How do i determine what voltage/phase/hp for my Baldor motor found on my Logan Lathe 920?


----------



## Milehimachine (Feb 10, 2016)

I would say its at least 220v as for phase need to know how many wires there can be attached from main power.  open the cover where the plug comes in and take a photo of that, there also might be some model information inside that cover.  Also what year is the lathe.


----------



## CluelessNewB (Feb 10, 2016)

I'm going to guess 3 phase since I see no capacitor.


----------



## CPL_Guimonster (Feb 10, 2016)

Milehimachine said:


> I would say its at least 220v as for phase need to know how many wires there can be attached from main power.  open the cover where the plug comes in and take a photo of that, there also might be some model information inside that cover.  Also what year is the lathe.


1952


----------



## Milehimachine (Feb 10, 2016)

If that is the original motor with this lathe based on logan's history on the size of lathe its probably a 3/4 hp 1725 rpm motor and as clueless stated most likely a 3 phase one as well.


----------



## brino (Feb 10, 2016)

likely 3-phase, just based on the plug
see how many wires are actually connected inside that plug
also, inside the switch cover should be a bunch of pictures that should help narrow down voltage and phase
-brino


----------



## CPL_Guimonster (Feb 10, 2016)

Thank you!


----------



## CPL_Guimonster (Feb 10, 2016)

Milehimachine said:


> If that is the original motor with this lathe based on logan's history on the size of lathe its probably a 3/4 hp 1725 rpm motor and as clueless stated most likely a 3 phase one as well.


I was wondering if it was original.Should I up-grade to a more modern motor?


----------



## John Hasler (Feb 10, 2016)

CPL_Guimonster said:


> I was wondering if it was original.Should I up-grade to a more modern motor?


Not if it works.  Open up the junction box and post pictures.  There may be diagrams there.


----------



## David VanNorman (Feb 10, 2016)

On the third picture down behind the rubber cord  I believe the tag is.
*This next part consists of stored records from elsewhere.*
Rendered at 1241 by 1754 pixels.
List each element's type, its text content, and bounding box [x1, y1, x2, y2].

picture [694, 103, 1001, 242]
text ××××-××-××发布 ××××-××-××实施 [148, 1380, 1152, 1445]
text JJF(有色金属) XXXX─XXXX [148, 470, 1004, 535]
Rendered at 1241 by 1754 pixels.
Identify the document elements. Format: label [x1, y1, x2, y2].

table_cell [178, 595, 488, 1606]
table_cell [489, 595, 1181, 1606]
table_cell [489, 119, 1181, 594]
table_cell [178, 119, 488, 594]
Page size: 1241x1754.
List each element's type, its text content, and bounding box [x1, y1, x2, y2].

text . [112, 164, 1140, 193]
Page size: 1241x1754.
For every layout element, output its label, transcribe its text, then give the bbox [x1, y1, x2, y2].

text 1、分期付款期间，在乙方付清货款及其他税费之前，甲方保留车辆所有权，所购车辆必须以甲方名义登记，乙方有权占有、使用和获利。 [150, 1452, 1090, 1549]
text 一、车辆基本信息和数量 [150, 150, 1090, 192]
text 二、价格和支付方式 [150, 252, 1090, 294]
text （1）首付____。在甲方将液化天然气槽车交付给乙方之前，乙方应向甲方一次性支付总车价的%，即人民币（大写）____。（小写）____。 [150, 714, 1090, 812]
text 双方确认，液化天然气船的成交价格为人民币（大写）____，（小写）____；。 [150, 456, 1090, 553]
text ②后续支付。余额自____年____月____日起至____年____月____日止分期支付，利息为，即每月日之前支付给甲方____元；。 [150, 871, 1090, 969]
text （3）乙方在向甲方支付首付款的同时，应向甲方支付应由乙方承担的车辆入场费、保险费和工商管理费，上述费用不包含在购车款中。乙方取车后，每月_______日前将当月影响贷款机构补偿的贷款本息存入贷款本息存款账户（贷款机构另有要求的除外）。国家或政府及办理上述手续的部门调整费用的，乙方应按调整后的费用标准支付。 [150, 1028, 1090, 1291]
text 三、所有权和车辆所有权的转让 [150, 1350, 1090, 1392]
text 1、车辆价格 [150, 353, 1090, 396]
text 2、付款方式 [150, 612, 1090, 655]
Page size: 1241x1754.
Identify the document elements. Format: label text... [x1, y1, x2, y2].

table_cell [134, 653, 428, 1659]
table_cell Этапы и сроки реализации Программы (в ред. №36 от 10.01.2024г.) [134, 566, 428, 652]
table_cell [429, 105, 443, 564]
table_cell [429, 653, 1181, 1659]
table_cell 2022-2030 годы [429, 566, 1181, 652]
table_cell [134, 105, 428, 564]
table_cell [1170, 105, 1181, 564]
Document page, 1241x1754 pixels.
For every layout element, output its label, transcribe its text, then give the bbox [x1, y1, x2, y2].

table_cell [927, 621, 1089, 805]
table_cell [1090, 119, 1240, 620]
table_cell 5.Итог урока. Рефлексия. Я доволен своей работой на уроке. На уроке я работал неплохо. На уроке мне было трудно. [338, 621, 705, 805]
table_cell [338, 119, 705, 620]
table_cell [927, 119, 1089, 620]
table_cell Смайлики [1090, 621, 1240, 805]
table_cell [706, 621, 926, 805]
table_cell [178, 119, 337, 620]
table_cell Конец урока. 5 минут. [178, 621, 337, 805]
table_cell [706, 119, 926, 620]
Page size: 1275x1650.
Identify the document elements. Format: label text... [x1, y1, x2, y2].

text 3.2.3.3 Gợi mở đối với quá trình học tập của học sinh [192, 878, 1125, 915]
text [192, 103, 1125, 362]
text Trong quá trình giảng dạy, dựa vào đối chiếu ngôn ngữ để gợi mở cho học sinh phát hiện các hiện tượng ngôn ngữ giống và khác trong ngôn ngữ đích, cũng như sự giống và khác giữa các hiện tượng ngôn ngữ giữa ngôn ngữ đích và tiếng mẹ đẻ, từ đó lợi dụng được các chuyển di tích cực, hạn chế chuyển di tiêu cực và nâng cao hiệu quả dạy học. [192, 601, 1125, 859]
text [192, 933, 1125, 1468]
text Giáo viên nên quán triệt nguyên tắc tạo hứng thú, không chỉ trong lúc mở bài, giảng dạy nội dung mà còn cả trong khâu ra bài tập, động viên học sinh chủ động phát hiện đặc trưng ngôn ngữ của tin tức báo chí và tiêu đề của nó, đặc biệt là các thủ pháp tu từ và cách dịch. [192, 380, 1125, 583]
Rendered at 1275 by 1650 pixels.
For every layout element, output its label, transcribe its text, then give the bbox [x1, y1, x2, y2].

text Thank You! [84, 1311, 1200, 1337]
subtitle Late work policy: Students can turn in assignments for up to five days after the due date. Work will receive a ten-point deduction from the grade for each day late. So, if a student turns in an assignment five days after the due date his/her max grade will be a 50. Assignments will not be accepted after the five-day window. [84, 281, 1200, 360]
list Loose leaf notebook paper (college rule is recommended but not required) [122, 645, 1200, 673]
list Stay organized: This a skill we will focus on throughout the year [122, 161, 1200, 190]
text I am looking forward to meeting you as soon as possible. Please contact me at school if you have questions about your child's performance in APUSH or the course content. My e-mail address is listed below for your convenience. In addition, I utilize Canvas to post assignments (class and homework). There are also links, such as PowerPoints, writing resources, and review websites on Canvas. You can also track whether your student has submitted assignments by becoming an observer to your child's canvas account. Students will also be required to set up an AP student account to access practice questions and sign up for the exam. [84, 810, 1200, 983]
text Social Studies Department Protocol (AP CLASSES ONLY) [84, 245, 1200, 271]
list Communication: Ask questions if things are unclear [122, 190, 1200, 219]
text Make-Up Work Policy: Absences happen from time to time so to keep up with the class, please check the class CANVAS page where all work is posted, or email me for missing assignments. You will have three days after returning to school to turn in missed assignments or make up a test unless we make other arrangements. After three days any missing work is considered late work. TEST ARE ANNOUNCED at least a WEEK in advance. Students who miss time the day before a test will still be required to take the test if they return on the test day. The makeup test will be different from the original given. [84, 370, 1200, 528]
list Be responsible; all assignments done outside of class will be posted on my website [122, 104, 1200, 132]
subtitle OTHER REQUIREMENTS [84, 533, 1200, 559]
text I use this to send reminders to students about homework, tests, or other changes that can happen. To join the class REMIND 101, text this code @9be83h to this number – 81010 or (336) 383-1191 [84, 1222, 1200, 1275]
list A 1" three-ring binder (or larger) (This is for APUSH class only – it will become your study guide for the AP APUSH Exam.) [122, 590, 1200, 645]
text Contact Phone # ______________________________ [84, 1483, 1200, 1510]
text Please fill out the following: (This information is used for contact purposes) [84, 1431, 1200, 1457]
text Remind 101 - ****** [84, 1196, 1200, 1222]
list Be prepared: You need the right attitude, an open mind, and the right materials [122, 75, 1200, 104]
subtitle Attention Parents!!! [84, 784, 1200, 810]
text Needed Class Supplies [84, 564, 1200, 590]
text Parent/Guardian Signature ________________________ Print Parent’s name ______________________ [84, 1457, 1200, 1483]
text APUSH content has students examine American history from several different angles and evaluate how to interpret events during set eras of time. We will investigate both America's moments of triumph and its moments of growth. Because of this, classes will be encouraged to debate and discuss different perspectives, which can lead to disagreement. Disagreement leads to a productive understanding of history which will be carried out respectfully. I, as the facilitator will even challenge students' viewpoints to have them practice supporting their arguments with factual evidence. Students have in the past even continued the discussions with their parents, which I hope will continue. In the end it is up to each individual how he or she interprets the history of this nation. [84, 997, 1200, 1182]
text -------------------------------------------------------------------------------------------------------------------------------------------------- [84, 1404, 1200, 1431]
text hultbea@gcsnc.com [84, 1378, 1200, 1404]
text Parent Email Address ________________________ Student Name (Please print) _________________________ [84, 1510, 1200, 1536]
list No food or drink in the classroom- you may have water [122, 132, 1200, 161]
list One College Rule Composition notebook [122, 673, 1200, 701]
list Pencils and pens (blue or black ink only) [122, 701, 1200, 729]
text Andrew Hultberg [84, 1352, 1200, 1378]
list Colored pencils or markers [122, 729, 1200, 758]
In the picture I think I can see the corner of the tag and a rivet.


----------



## CPL_Guimonster (Feb 10, 2016)

David VanNorman said:


> On the third picture down behind the rubber cord  I believe the tag is. In the picture I think I can see the corner of the tag and a rivet.


Good thinking but got better look.Small electrical box.We see the slotted screws. I gave a ouick wipe with a rag and degreaser. No tag.


----------



## Ulma Doctor (Feb 10, 2016)

something looks funny on the cooling fan of the motor.
i can't really tell from the picture, it may just be a bit of plastic that has become lodged in the fan.
nonetheless i'd take the fan cover off and have a look.
the motor appears to be a 3 phase motor because of the cable size and external cooling fan & frame without a capacitor
the motor tag may be on the opposing side of the motor


----------